For additional information, I installed dapr on k8s using the following command:
ubuntu@k3s:~$ dapr init -k --wait --enable-mtls=false -n dapr-system
⌛ Making the jump to hyperspace...
ℹ️ Note: To install Dapr using Helm, see here: https://docs.dapr.io/getting-started/install-dapr-kubernetes/#install-with-helm-advanced
ℹ️ Container images will be pulled from Docker Hub
✅ Deploying the Dapr control plane to your cluster...

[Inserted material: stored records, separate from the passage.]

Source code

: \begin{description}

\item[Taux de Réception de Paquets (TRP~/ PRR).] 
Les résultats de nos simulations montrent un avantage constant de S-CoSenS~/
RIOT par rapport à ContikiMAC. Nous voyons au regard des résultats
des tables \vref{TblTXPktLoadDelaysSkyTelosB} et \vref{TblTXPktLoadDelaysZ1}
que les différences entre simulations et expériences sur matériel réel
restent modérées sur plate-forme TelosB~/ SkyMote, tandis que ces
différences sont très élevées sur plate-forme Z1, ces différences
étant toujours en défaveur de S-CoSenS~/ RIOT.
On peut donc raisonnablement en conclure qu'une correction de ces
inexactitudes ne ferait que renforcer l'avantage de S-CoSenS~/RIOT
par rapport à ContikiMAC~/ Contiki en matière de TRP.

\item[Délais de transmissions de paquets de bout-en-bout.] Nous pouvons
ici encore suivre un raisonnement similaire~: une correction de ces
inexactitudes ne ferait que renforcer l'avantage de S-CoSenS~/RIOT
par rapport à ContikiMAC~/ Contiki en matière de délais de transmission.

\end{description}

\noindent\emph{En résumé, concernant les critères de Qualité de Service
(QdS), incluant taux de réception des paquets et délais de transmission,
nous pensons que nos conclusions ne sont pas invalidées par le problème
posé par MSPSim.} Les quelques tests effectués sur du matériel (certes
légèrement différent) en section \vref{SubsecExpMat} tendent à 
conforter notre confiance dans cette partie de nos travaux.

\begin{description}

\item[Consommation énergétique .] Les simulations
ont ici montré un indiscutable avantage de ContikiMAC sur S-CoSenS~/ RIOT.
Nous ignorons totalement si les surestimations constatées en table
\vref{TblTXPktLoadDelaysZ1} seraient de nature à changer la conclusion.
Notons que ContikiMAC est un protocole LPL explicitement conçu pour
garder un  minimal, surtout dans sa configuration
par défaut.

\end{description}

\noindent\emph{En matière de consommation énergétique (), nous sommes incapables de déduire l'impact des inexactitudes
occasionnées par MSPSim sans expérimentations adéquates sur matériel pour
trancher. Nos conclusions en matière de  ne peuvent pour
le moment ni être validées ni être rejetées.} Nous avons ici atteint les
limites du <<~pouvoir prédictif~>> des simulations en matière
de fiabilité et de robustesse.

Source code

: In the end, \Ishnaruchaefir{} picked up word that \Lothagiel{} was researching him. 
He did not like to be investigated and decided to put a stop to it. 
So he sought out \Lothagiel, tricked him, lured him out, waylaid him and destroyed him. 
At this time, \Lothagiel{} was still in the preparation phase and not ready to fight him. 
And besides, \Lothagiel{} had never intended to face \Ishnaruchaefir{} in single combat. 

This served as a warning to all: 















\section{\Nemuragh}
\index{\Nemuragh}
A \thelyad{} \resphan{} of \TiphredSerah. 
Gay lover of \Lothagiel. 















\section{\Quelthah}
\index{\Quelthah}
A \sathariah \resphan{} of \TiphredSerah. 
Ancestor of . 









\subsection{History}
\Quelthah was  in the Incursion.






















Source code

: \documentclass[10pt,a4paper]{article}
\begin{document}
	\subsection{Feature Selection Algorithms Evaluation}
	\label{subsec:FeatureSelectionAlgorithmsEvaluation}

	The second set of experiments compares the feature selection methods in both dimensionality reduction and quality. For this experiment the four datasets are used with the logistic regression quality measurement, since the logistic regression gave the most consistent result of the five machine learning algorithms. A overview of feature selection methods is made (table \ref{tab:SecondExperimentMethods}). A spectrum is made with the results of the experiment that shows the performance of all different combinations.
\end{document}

✅ Success! Dapr has been installed to namespace dapr-system. To verify, run `dapr status -k' in your terminal. To get started, go here: https://aka.ms/dapr-getting-started
I looked at dapr documentation to see the ports used inbound and outbound to tweak the deployment, but I couldn’t find any details about it.